Competition for a new unit of up to 1.2 GW at the Czech Republic’s Dukovany nuclear power plant site has stepped up, with France’s EDF, South Korea’s Korea Hydro & Nuclear Power (KHNP), and a Westinghouse-Bechtel team submitting initial bids, Czech utility ČEZ, said on Nov. 30.
Elektrárna Dukovany II, a. s. (EDU II), a ČEZ wholly owned subsidiary, will now analyze the bids and negotiate with the bidders Bidders will then submit final bids by the end of September 2023. EDU II will then submit an evaluation report to the state for approval. “We expect the contracts to be finalized in 2024,” said Tomáš Pleskač, a member of the Board of Directors and Director of the ČEZ New Energy Division, on Wednesday.
Initial bids “are the basis for clarifying technical and commercial parameters, but not for the actual selection or exclusion of contractors,” ČEZ clarified on Wednesday. “In the tender itself, the aim is to select the best contractor and a high-quality contract. The signing of the contract will be followed by a thorough preparation of the project documentation in order to adhere to a deadline of 2036 for the start of the new unit test operation.”
The new Dukovany plant, Dukovany II, will be built next to the 1987-completed Dukovany nuclear plant, the first nuclear plant built on Czech territory. Dukovany is located 30 kilometers southeast of the UNESCO town Třebíč. Comprising four Russian-designed VVER 440 (model V 213) pressurized water reactors (PWRs), the 2,040-MW Dukovany plant produces around 15 TWh of electricity annually, which covers about 20% of total electricity consumption in the Czech Republic.
Part of a Nuclear Strategy
Efforts to develop Dukovany II began in 2015, with the establishment of EDU II as a specialized entity to implement the new nuclear plant. According to ČEZ, the Dukovany site is suited for a plant sized up to 1.2 GW rather than larger units, owing to technical and natural limitations. ČEZ envisions only one unit “so as not to exceed the total net electrical power in Dukovany Site of 3250 MWe,” it said.
Dukovany II’s development is part of ČEZ’s nuclear strategy.
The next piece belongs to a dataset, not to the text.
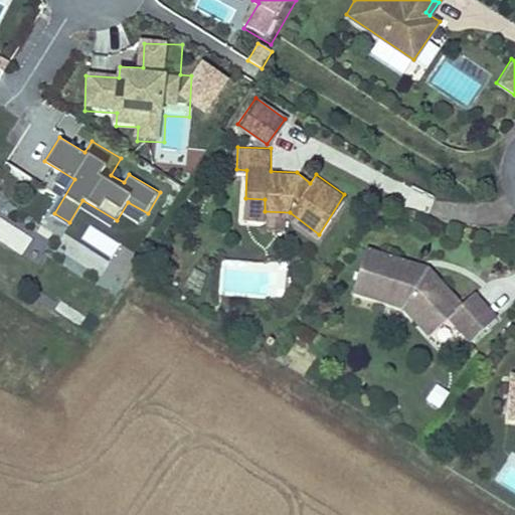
[(265,199),(245,198),(245,215),(266,217),(265,211),(265,199)]
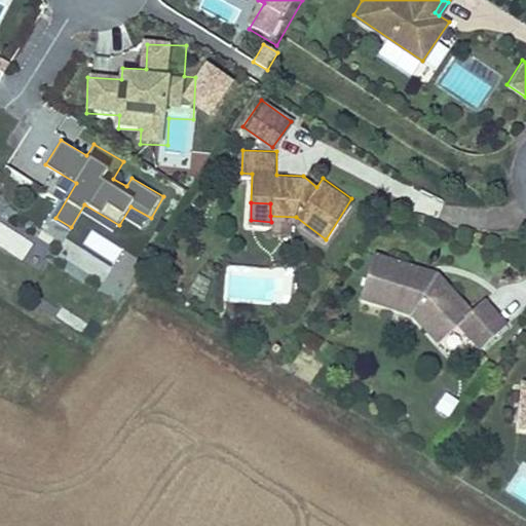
[(0,223),(0,245),(25,256),(33,237),(0,223)]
The utility says construction and start-up of the new nuclear unit is “of crucial importance in order to ensure continuity of the nuclear power plant operation and human resources at the site by 2037, when termination of the gradual decommissioning of the existing power plant is conservatively foreseen by the National Action Plan.” The strategy also foresees opportunities to expand its only other nuclear plant, the 2,160-MWe Temelin nuclear station, which is located close to the South Bohemian capital České Budějovice. Temelin features two VVER 1000 Type V 320 PWRs.
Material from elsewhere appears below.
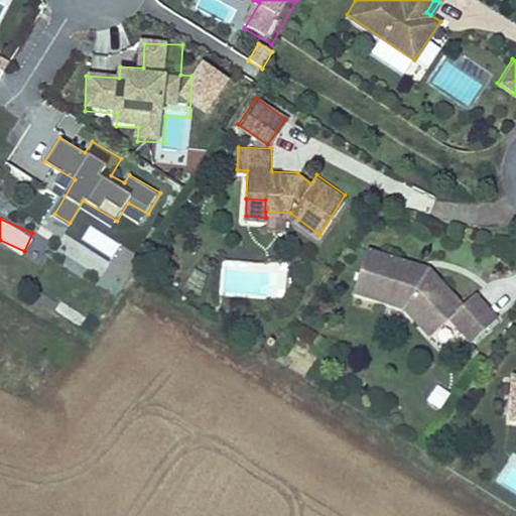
[(112,258),(121,242),(88,224),(80,241),(112,258)]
On Wednesday, ČEZ said public support for the nuclear new build is a record highs, owing to the current energy crisis. “The most important advantages of nuclear energy include energy security—independence from third countries, low operating costs, i.e. stable price in the long run, reliability of power supply and operational safety of nuclear power plants. The environmental aspects are crucial, with emission-free electricity making a major contribution to the fight against global warming,” the utility said.
Westinghouse-Bechtel Eyeing Opportunities for AP1000 at Temelin
While details aren’t immediately available about bids submitted by EDF and KHNP, Bechtel, in a statement sent to POWER, said its bid, submitted as part of a partnership with Westinghouse, proposes the construction of a single AP1000 reactor. However, the proposal contains “the potential for another unit there and two additional units at the Temelin site,” it said. “Westinghouse and Bechtel will partner with the Czech nuclear industry to fulfill key roles in procurement of equipment and construction of the reactors.”
Bechtel is a key contractor for the two AP1000 units that are nearing start-up at the Vogtle expansion in Georgia. “Nuclear fuel was loaded into the Unit 3 core in October, and commercial operation is expected in the first quarter of 2023,” Bechtel noted.
Westinghouse, in November, ultimately won a fierce contest to build an AP1000 reactor for Poland’s first nuclear plant in Pomerania. Westinghouse vied with EDF, which offered to build 1.7-GW EPR units, and KHNP, which offered to build six 1.3-GW APR1400 units for Poland. The Polish government and two Polish energy firms later also signed a letter of intent with KHNP to “push ahead” with the development of a second nuclear plant based on APR1400 technology in Pątnów, central Poland.
Bechtel on Wednesday noted the AP1000 plant “is the only operating Generation III+ reactor with fully passive safety systems, modular construction design and has the smallest footprint per MWe on the market.” In addition to Vogtle 3 and 4, four AP1000 units “are currently setting operational performance records in China with four additional reactors under construction, and two more are planned,” it said. In addition, nine units have been announced for Ukraine, and “the technology is under consideration at multiple other sites in Central and Eastern Europe, the UK, and in the U.S.,” it said.
EDF is meanwhile spearheading the construction of six EPRs around the world: One in France (Flamanville 3), one in Finland (Olkiluoto 3), two in China (at Taishan), and two in the UK (at Hinkley Point). This week, the UK government said it would bolster a proposal to build Sizewell C with a £679 million ($815 million) investment, giving the twin EPR nuclear power plant project—a combined 3.2 GW—new flexibility to proceed. EDF, notably, is also in “exclusive negotiations” with India’s Nuclear Power Corp of India Ltd (NCPIL) for the construction of six EPRs in Jaitapur.
KHNP has so far built two APR-1400s in South Korea (Shin Kori 3 and 4) and has two others under construction (Shin Hanul 1 & 2). It has also completed two of four APR-1400 units (Units 1 and 2) under construction at the Barakah nuclear plant in the United Arab Emirates. Barakah 3 was connected to the grid on Oct. 10. Along with prospects in Poland and the Czech Republic, KHNP is looking to export reactors to Saudi Arabia.